Make it your own – Every Employee Wellness will be different, and should reflect the culture of a business. While program areas will be determined by analyzing employee health risks, the actual offerings should be shaped by the nature of the business. Younger, more active employee communities may be attracted by different programs than an older or technicaloriented employee. In Addition, a global business with mobile employees will have different needs than a business with one central location.
As noted earlier regarding PepsiCo’s HealthRoads, one strategy is for corporations to brand their Employee Wellness . Union Pacifi c Railroad (HealthTracks), General Motors (LifeSteps) and Caterpillar (Healthy Balance) all adopted this approach to help create recognition and a larger meaning around their efforts. Having a branded initiative helps employees and other stakeholders see the larger objectives and goals of the Employee Wellness , instead of focusing on isolated offerings.
Say it loud, say it proud – As a potential cost-saving initiative, Employee Wellness should be given the same executive substructure and internal commitment as any comparable business effort. Companies should not approach wellness as simply a preventive, financially-motivated program, but rather as an opportunity for the business to distinguish itself and become more competitive.
Jeffrey Treem, analyst, Edelman Change and Employee Program Engagement Group, says that effective communication about Employee Wellness should be integrated into existing business communication channels and vehicles. “This comprises executive communication to external stakeholders,” he notes, “because this sends a powerful message back to employees about the priority of the programs.
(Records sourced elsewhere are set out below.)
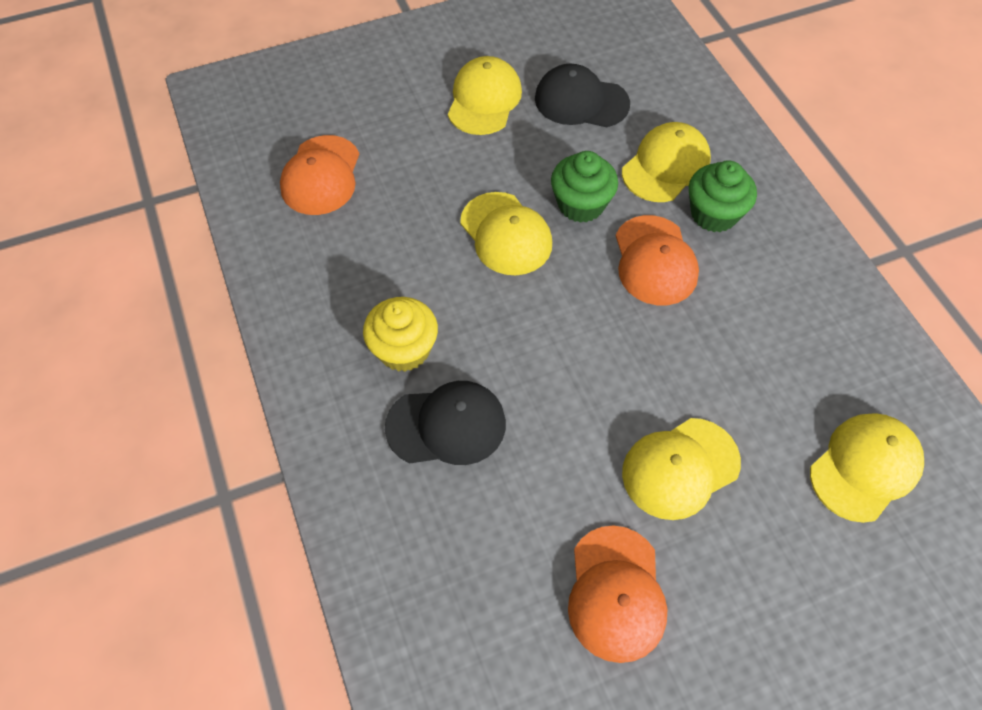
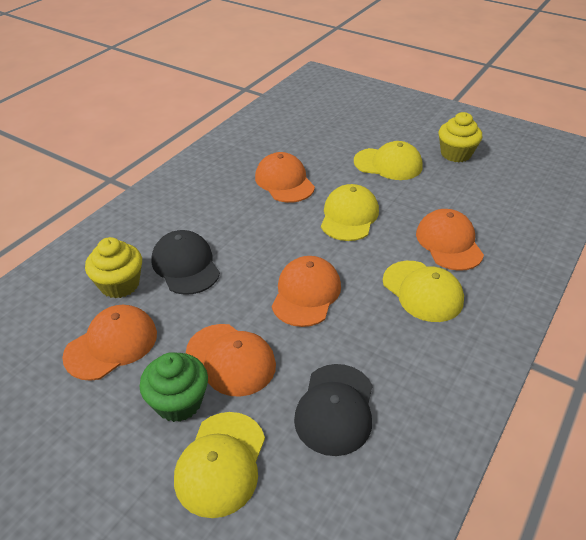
green cupcake: [551,151,618,223] [689,160,757,232] = 2 -> [139,352,208,422] = 1
orange cap: [280,135,359,215] [568,525,667,663] [616,215,699,305] = 3 -> [62,305,157,381] [186,324,276,397] [255,152,315,203] [272,256,341,327] [416,209,484,271] = 5
yellow cap: [448,56,522,135] [460,192,552,275] [622,122,711,202] [622,418,741,520] [810,413,924,523] = 5 -> [174,412,265,518] [321,184,379,241] [354,141,423,180] [383,261,464,322] = 4
yellow cupcake: [363,297,438,372] = 1 -> [85,237,142,298] [439,112,482,162] = 2

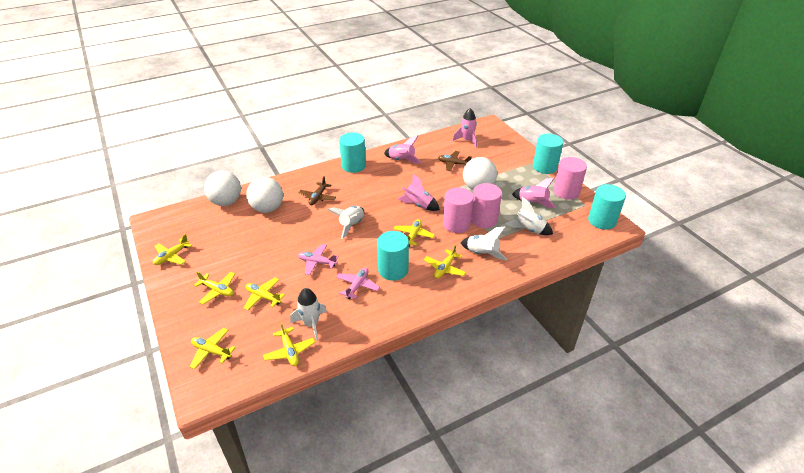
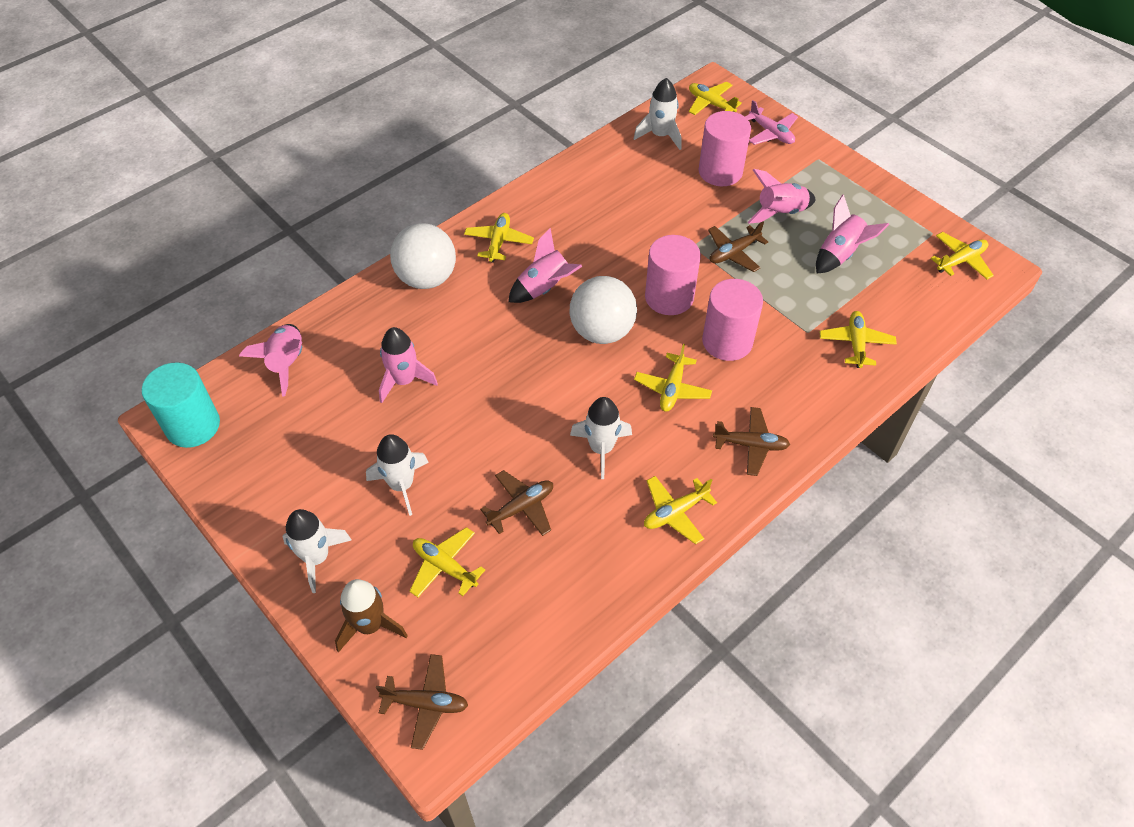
brown plane: [299,176,336,205] [438,151,472,171] = 2 -> [376,654,468,750] [480,470,553,536] [708,222,768,272] [713,407,790,476] = 4
brown rocket: none = 0 -> [335,579,408,653] = 1
pink plane: [298,244,339,275] [336,268,380,299] = 2 -> [745,100,798,145] = 1
pink rocket: [384,135,422,163] [397,174,440,211] [452,108,477,147] [512,178,556,208] = 4 -> [239,324,302,397] [379,327,438,403] [508,228,582,303] [748,169,815,224] [816,194,889,274] = 5
turquoise cylinder: [339,133,366,173] [377,231,409,281] [533,134,563,174] [588,184,626,230] = 4 -> [142,362,220,448] = 1
white ball: [204,170,241,206] [246,177,283,213] [463,157,497,190] = 3 -> [390,223,456,289] [570,276,637,344] = 2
Employee Wellness should not be treated as merely an additional employee perk, but rather a progressive and strategic effort to lower costs and create a healthier work environment.” Talk among yourselves – The most powerful champions of any Employee Wellness will be the participants.
Companies should find ways to facilitate discussions about the program among employees. This could take the form of support groups, interactive media and the sharing of success stories.
However, since Employee Wellness touch on potentially private health problems, it is significant communication remains positive and inclusive, while not pressuring employees. Discussion of wellness problems should be voluntary, though corporations may consider providing incentives/rewards for those willing to contribute. Motivation and information from peers is likely to carry more credibility and significance than messages from management.